Dom Hallas, Coadec’s executive director, said: “It’s clear this could have a significant impact on the UK’s tech start-up ecosystem.
“In light of the concern and panic, we wanted to share an update on what we know and where we are. We know there are a large number of start-ups and investors in the ecosystem who have significant investment in SVBUK and are Will be very worried.
“We have been engaging with the UK Government including the Treasury and Number 10 about the potential impact and I know that policy options are being worked out overnight.”
Mr Halas said currently information is limited but Coadec will update in the coming days when it receives more information from the government.
According to the Treasury, Chancellor Jeremy Hunt has spoken to Bank of England Governor Andrew Bailey about minimizing disruption from the SVBUK failure.
Andrew Griffiths, the economic secretary to the Treasury, is due to hold a roundtable with representatives of affected firms to discuss their concerns.
SVBUK said it would be declared insolvent from Sunday evening.
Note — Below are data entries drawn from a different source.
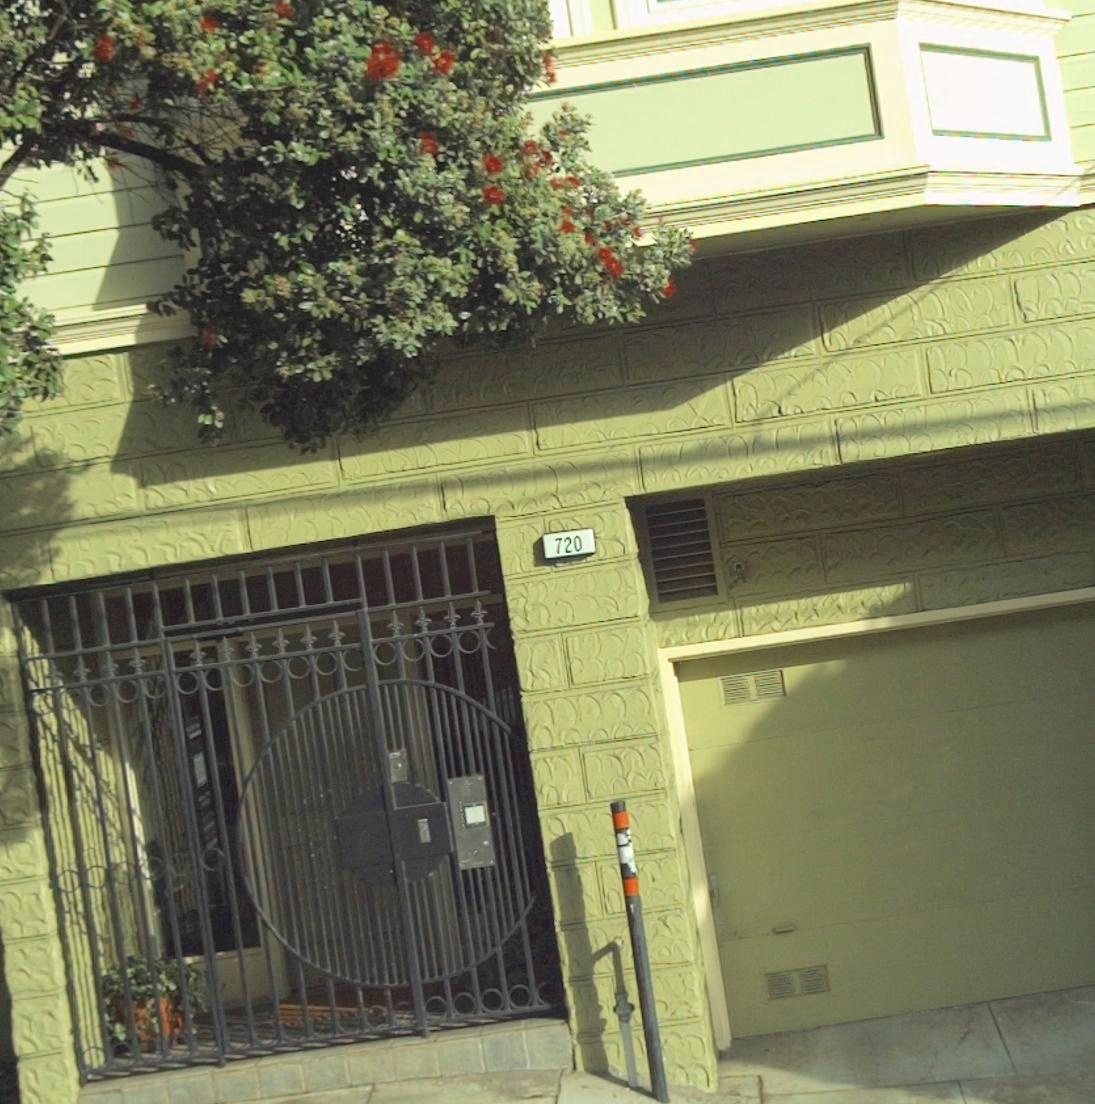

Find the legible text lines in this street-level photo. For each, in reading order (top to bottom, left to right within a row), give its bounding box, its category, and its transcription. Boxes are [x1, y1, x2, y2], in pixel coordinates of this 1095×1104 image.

[551, 533, 585, 557] StreetNumber: 720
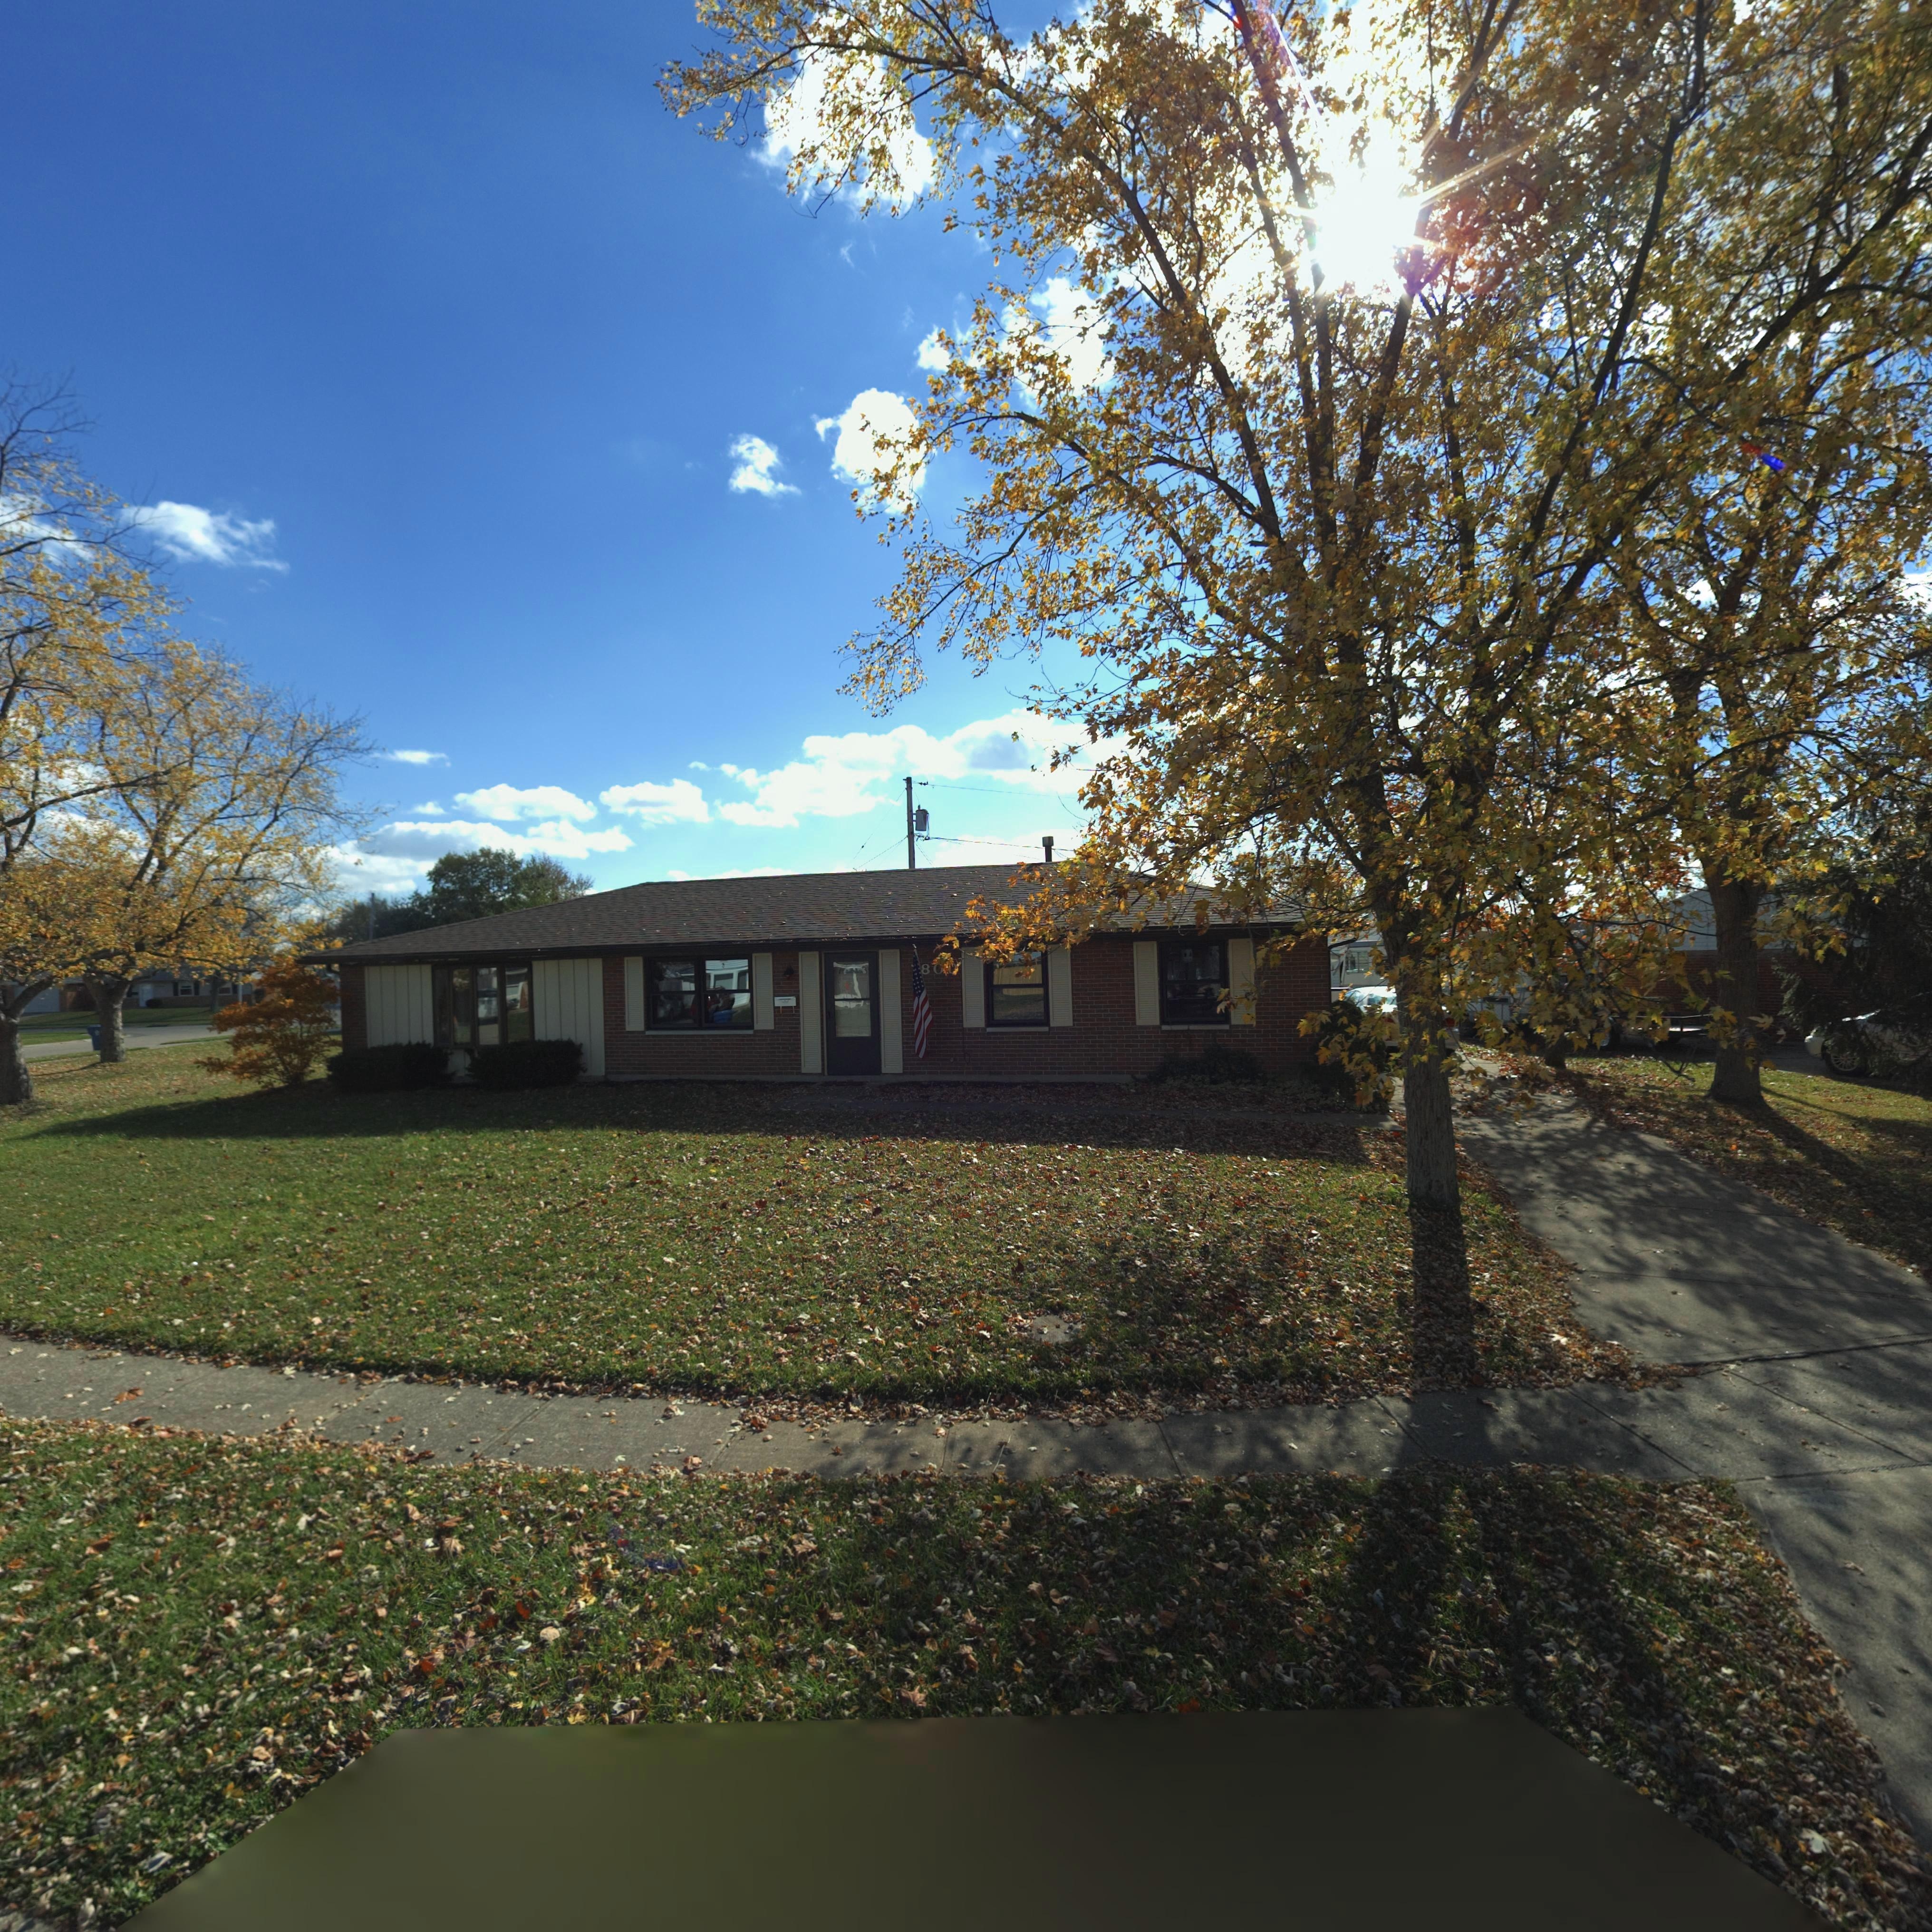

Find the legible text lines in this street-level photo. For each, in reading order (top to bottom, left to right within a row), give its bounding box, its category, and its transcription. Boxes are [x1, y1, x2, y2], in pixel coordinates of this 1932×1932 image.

[920, 963, 944, 975] StreetNumber: 80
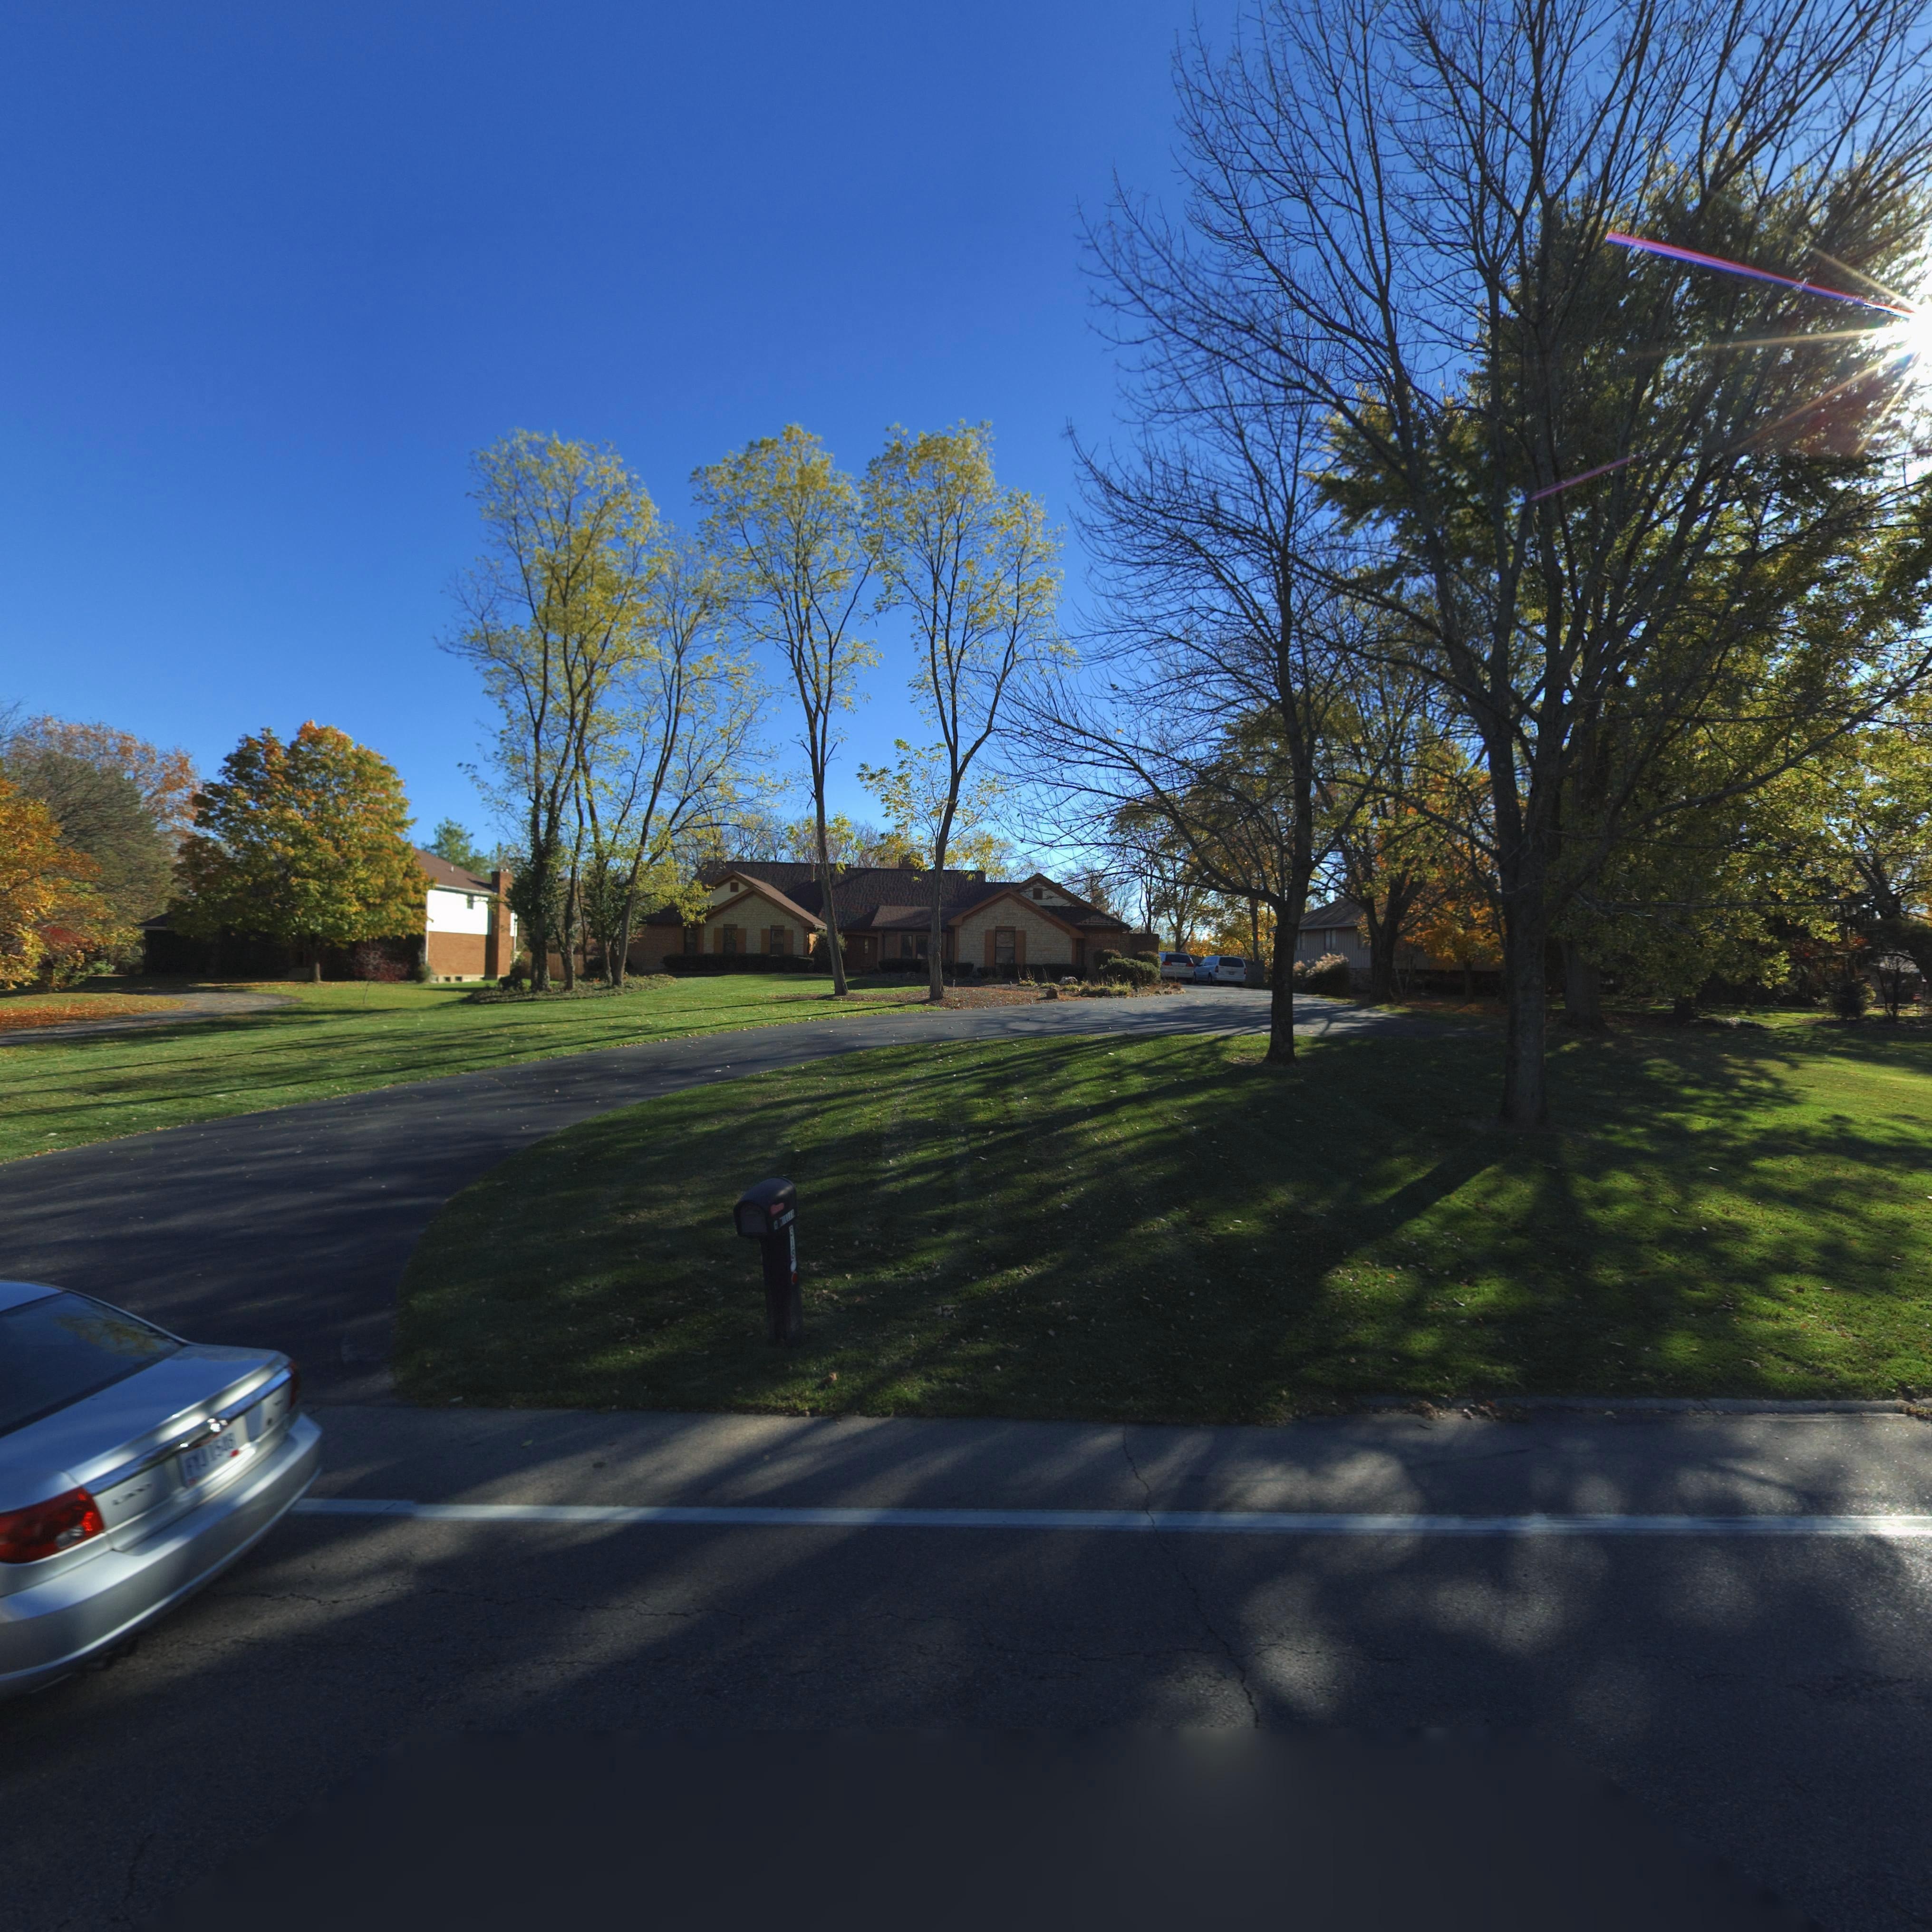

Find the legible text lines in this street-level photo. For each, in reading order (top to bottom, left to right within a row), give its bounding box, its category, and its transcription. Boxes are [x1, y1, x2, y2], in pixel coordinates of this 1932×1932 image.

[788, 1224, 797, 1260] StreetNumber: 318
It is a subsidiary of Silicon Valley Bank (SVB) and was the first location opened outside the US.
The bankruptcy declaration came after SVB was placed under US government control on Friday.
The Bank of England said the firm would stop making payments and accepting deposits.
The move will allow depositors to be paid up to £85,000 from the Deposit Insurance Scheme.
A statement on the SVB website said: “We are announcing that following negotiations with the Prudential Regulatory Authority, there is an intention, barring the event of any intervention, to put Silicon Valley Bank UK Ltd into bankruptcy from Sunday evening .
“We are determined to serve on behalf of our customers and our employees are proud to be associated with you.
“If customers have any questions please contact us and we will do our best to answer any and all questions you may have.”
The Bank of England statement said: “The Bank of England, in the absence of any meaningful information, intends to apply to the Court of Justice to place Silicon Valley Bank UK Limited (‘SVBUK’) in the bank insolvency process.
“A bank insolvency process would mean that eligible depositors are paid by the FSCS up to the protected limit of £85,000, or £170,000 for joint accounts, as soon as possible.
“The other assets and liabilities of SVBUK will be managed by the bank liquidator in bankruptcy and the recovery will be distributed to its creditors.
“SVBUK has a limited presence in the UK and no significant functions supporting the financial system.
“In the interim, the firm will stop making payments or accepting deposits.”